Фрагмент текста
· · · · ·
Интересно то, что когда каждый раз самолет приземлялся, я выходил из него, и садился в полицейскую машину, человек, который забирал меня и передавал в руки чиновника государственного департамента, шептал мне на ухо, а я сидел рядом, и мог слышать о чем он шептал: «Этот человек опасен, не делайте ничего прямо, даже не прикасайтесь к его телу, потому что за ним наблюдает весь мир, и после того, как его выпустят, он расскажет все, что происходит в этих тюрьмах. Так что будьте с ним вежливыми, и ведите себя достаточно разумно, не относитесь к нему, как к преступнику».
Это послание передавалось постоянно каждый раз, когда меня перевозили из одной тюрьмы в другую. Они не прикасались к моему телу, и не делали ничего напрямую. Они пытались делать всякие гадости косвенным образом, но им не удавалось вывести меня из равновесия.
Например, я приехал в одну тюрьму около одиннадцати часов ночи, и чиновник не хотел писать мое имя на бланке, и попросил, чтобы я записал имя: «Дэвид Вашингтон».
Я спросил у него: «Это согласуется с законом и конституцией, если я напишу чужое имя, и не будут писать своего имени? Я не буду этого делать. Вы должны поддерживать закон. Вы Закон и Правосудие. Но какой же вы закон в таком случае? Я так устал, мы прилетели посреди ночи, и вы теперь хотите, чтобы я подписался чьим-то чужим именем? Вам придется дать мне объяснения!»
И он сказал: «Я не могу дать вам никаких объяснений. Не сердитесь на меня. Я просто следую приказу сверху».
Я сказал: «Тогда скажите этим людям, кто дает вам такие приказы, что я не собираюсь подписываться чужим именем, какого-то там Дэвида Вашингтона». Если вы сами хотите расписаться вместо меня, можете заполнить бланк под именем Дэвида Вашингтона, а я подпишусь».
Они сказал: «Кажется это прекрасный компромисс, потому что мне тоже хочется спать. И до тех пор, пока вы не подпишете этот бланк, вы не сможете войти в тюремную камеру и лечь спать». И тогда он заполнил бланк сам, и я подписал его своей подписью. Он посмотрел на мою подпись, и сказал: «Что это значит?»
Я сказал: «Это, должно быть, Девид Вашингтон, разве это не мое имя?»
Он сказал: «Я не могу понять, что вы написали?»
· · · · ·
Что сделать
**a.** Каким именем, согласно фрагменту, чиновник в тюрьме просил записаться на бланке?
**b.** Обновите во фрагменте отрезок от «Интересно то, что» до «меня из равновесия.»: поставьте «служебную машину» вместо «полицейскую машину».
· · · · ·
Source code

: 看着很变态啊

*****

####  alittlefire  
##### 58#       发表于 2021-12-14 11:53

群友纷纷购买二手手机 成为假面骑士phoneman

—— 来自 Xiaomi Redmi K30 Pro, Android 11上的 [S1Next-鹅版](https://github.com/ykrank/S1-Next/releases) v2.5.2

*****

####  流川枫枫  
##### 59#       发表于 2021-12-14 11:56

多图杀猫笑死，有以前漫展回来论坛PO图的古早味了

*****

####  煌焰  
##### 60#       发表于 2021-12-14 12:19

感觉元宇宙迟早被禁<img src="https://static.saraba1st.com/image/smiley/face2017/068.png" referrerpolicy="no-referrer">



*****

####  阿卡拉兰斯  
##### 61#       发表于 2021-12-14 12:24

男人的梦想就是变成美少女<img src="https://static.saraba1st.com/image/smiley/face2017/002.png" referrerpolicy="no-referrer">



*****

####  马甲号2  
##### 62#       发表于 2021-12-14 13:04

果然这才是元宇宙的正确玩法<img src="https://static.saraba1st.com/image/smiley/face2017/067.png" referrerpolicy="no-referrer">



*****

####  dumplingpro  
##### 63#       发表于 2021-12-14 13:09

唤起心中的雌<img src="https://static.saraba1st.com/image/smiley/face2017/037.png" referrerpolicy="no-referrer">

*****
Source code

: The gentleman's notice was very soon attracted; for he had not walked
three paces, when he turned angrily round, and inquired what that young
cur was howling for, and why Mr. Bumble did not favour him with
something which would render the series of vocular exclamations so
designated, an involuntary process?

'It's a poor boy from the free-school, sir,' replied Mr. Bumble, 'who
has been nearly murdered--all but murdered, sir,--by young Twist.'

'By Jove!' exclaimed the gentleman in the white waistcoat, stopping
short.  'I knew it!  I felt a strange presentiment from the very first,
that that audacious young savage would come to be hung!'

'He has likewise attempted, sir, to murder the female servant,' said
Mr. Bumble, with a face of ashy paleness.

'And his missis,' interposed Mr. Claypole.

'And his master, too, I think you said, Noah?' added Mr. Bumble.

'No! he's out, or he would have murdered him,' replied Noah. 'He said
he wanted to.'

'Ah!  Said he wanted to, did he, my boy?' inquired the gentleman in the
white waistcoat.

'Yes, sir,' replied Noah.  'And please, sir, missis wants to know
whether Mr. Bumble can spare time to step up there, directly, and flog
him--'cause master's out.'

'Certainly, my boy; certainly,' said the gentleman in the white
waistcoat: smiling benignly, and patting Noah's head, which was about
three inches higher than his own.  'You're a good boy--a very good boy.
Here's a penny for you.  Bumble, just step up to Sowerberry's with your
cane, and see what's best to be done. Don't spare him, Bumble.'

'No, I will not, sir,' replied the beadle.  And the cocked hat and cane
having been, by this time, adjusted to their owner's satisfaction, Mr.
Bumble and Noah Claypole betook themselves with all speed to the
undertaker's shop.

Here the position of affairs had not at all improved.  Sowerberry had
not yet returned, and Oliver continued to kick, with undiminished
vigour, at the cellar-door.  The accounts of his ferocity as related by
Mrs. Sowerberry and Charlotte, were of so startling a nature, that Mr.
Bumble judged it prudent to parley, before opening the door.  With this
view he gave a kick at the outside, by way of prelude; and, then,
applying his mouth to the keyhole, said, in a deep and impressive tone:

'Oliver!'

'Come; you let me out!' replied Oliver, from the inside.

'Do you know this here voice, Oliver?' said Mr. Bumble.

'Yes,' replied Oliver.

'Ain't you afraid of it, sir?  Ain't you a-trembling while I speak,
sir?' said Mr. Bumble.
· · · · ·
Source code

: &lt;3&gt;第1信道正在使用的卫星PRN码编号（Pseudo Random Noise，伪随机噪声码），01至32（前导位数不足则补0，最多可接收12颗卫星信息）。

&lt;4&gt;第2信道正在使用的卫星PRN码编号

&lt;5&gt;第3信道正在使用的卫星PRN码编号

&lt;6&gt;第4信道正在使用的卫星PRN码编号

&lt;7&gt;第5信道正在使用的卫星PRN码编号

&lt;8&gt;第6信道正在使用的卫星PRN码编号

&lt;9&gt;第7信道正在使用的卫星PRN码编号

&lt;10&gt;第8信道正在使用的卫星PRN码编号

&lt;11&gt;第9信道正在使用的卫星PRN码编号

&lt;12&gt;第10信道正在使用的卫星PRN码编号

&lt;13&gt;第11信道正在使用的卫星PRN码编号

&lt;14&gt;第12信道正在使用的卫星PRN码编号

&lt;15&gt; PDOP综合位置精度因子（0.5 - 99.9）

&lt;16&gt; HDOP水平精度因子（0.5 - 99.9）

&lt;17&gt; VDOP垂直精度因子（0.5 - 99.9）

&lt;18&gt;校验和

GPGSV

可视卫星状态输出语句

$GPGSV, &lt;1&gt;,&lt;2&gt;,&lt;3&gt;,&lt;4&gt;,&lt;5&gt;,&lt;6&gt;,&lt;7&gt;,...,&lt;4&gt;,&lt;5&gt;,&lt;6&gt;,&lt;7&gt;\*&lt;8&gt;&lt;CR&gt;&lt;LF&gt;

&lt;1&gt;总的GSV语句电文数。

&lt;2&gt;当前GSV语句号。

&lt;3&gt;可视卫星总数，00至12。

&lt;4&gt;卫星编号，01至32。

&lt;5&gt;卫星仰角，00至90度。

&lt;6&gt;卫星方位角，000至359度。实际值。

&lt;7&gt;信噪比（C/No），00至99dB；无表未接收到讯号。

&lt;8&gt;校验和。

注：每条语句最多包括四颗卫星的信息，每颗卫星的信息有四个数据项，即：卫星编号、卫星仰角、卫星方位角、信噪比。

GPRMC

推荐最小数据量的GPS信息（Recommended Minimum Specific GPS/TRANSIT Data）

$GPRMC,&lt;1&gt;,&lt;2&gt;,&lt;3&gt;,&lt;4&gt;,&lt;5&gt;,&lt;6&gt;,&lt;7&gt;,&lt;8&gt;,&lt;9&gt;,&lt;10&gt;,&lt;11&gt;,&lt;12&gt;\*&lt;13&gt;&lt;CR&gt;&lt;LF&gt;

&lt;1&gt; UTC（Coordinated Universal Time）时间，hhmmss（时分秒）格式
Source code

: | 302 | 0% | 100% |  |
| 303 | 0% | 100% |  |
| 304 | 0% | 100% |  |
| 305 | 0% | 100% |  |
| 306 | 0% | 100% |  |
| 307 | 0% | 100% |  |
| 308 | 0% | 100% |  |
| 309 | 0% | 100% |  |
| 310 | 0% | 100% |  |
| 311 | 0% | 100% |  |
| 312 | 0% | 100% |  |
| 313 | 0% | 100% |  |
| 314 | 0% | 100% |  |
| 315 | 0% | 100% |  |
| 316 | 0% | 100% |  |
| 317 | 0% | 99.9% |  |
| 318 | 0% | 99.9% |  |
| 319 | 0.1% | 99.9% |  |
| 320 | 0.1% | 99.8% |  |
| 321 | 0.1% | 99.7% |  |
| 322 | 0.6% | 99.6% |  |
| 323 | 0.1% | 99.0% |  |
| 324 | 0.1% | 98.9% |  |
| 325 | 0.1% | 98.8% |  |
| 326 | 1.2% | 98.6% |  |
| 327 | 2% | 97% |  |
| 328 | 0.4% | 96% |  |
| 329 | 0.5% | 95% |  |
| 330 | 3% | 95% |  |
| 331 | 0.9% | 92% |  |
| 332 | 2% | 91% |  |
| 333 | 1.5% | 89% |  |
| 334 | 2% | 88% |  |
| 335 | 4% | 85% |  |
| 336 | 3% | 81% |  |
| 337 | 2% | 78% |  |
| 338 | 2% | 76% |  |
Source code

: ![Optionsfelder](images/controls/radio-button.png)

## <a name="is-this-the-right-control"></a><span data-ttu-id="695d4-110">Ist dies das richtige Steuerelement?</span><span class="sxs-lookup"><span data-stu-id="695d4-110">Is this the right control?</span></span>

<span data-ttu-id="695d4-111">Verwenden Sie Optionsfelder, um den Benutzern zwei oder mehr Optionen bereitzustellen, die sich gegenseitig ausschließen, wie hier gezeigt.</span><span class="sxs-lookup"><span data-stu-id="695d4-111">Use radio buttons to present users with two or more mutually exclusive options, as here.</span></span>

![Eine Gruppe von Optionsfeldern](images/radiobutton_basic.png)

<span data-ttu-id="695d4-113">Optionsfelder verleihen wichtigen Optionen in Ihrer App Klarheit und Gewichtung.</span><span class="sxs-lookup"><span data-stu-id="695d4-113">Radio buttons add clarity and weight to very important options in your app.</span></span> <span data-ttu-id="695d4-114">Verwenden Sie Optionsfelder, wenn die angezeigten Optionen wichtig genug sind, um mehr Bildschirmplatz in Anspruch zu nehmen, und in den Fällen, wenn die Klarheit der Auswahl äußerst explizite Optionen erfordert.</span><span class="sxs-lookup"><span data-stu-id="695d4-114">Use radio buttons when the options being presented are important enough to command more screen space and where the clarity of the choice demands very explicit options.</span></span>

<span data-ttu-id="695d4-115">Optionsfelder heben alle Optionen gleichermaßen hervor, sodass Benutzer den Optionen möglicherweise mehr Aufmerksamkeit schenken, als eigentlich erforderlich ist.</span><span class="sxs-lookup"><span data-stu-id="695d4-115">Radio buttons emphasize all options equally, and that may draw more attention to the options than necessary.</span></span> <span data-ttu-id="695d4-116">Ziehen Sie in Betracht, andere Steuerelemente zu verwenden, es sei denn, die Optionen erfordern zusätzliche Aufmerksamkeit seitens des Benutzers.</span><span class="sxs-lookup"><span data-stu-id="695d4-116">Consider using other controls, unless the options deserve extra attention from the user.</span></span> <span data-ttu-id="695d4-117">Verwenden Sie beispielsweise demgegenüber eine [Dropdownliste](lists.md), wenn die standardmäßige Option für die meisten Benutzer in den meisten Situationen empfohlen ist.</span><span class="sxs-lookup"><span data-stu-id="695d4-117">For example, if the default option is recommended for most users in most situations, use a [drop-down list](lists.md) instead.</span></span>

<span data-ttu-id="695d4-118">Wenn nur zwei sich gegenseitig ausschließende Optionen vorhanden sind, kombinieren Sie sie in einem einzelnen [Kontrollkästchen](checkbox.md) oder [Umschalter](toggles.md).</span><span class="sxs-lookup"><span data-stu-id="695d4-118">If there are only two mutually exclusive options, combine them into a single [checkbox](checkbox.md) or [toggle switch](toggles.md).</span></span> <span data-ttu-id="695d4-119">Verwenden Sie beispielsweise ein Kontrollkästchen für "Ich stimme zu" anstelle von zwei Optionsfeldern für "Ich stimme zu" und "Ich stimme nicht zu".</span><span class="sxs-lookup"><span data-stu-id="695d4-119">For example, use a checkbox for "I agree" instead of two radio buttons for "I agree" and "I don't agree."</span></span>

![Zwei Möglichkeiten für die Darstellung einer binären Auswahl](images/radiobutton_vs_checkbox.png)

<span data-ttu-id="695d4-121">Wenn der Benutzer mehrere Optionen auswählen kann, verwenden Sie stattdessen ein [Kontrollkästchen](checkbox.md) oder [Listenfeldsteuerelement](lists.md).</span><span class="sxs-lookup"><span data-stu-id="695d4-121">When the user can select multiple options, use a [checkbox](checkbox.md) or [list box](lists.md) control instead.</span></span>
· · · · ·
Ответы к заданиям
**a.** Дэвид Вашингтон.

**b.**
Интересно то, что когда каждый раз самолет приземлялся, я выходил из него, и садился в служебную машину, человек, который забирал меня и передавал в руки чиновника государственного департамента, шептал мне на ухо, а я сидел рядом, и мог слышать о чем он шептал: «Этот человек опасен, не делайте ничего прямо, даже не прикасайтесь к его телу, потому что за ним наблюдает весь мир, и после того, как его выпустят, он расскажет все, что происходит в этих тюрьмах. Так что будьте с ним вежливыми, и ведите себя достаточно разумно, не относитесь к нему, как к преступнику».
Это послание передавалось постоянно каждый раз, когда меня перевозили из одной тюрьмы в другую. Они не прикасались к моему телу, и не делали ничего напрямую. Они пытались делать всякие гадости косвенным образом, но им не удавалось вывести меня из равновесия.